A simple example of a mean measure of a Poisson point process is when the mean measure is given by the product of a non-negative constant and the area or volume of the region. The constant, often denoted by \(\lambda\), is known as the intensity or rate, which is often can be interpreted as the average density of points. In this setting, the average density does not vary over the underlying space, so the resulting point process is called a homogeneous Poisson point process or uniform Poisson point process, which is the simplest example of a Poisson point process.

If the intensity does change over the underlying space, meaning it is spatially dependent, then the terms inhomogeneous Poisson point process or nonhomogeneous Poisson point process are used. It is usually assumed that the intensity measure \(\Lambda\) has a derivative \(\lambda\), so it can be written as an integral:

$$\Lambda(B)=\int_B \lambda(x) dx, $$

where the set \(B\) is some subregion of the underlying state space \(S\). (As per standard probability assumptions, the set \(B\) has to be Borel measurable, but we do not focus on such details here.)

The Poisson point process is the cornerstone of fields where randomness meets geometry, such as spatial statistics, geometric probability and stochastic geometry. Researchers, scientists, and engineers have proposed using the Poisson point process to model various objects randomly positioned. In recent years, it has been used extensively to mathematically model the locations of transmitters and receivers in wireless communication networks such as cellular or mobile phone networks.

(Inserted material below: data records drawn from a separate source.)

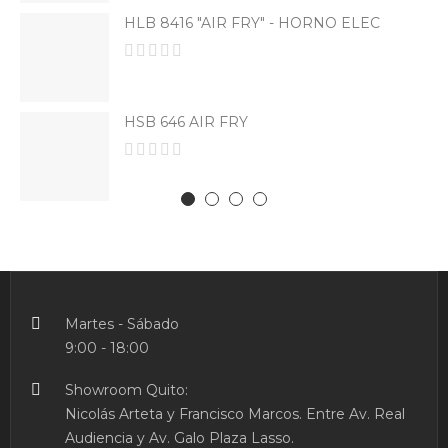
HLB 8416 "AIR FRY" - HORNO ELEC
HSB 646 AIR FRY
Martes - Sábado
9:00 - 18:00
Showroom Quito:
Nicolás Arteta y Francisco Marcos. Entre Av. Real
Audiencia y Av. Galo Plaza Lasso.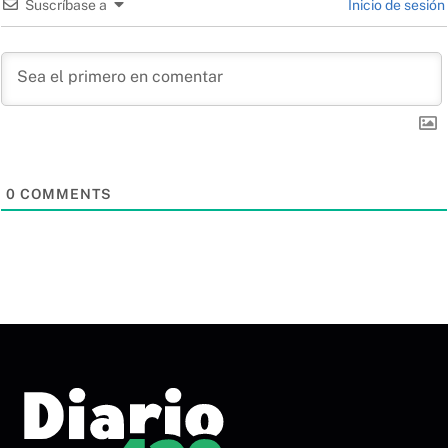
Suscríbase a
Inicio de sesión
0
COMMENTS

As a mathematical model, the Poisson point process should be used to represent objects or phenomena that have little or, ideally, zero interaction among the points. If that’s not the case, then the Poisson point process can also serve as a null-hypothesis model in statistics, whose rejection implies there is sufficiently strong interaction among the points. For example, the stars influence each other, undoubtedly, through gravity, and trees rely upon absorbing water in their vicinity through root systems, suggesting that non-Poisson models would be more suitable for representing these two examples. Other more sophisticated point processes that incorporate such point interaction have been developed. Many of these point processes build off the Poisson point process.

The Poisson point process is often called simply the Poisson process, where it can be confused with the related stochastic process of the same name. This Poisson process is a continuous-time discrete-valued stochastic process. The points in time where this stochastic process changes (or jumps) form the points of a Poisson point process on the real line. Depending on the literature, interpretation and preference, the Poisson point process is also called the Poisson random field and Poisson random measure.

The Poisson point process is a highly useful and used random object. But we now need to simulate it on a computer, which will be the subject of a future post.

Further reading

The Wikipedia article is a good starting point. The best book on the Poisson point process is the monograph Poisson Processes by Kingman. A recent and more theoretical book is Lecture Notes on the Poisson Process by Last and Penrose (the manuscript is freely available online here). More applied books include the classic Stochastic Geometry and its Applications by Chiu, Stoyan, Kendall and Mecke, and Statistical Inference and Simulation for Spatial Point Processes by Møller and Waagepetersen.

In recent years, there have been various books applying the Poisson point process to wireless networks, which include the two-volume Stochastic geometry and Wireless Networks by Baccelli and Błaszczyszyn, and Stochastic geometry for Wireless Networks by Haenggi. Much more recently, some colleagues and I contributed to this literature with Stochastic Geometry Analysis of Cellular Networks by Błaszczyszyn, Haenggi, Keeler, and Mukherjee.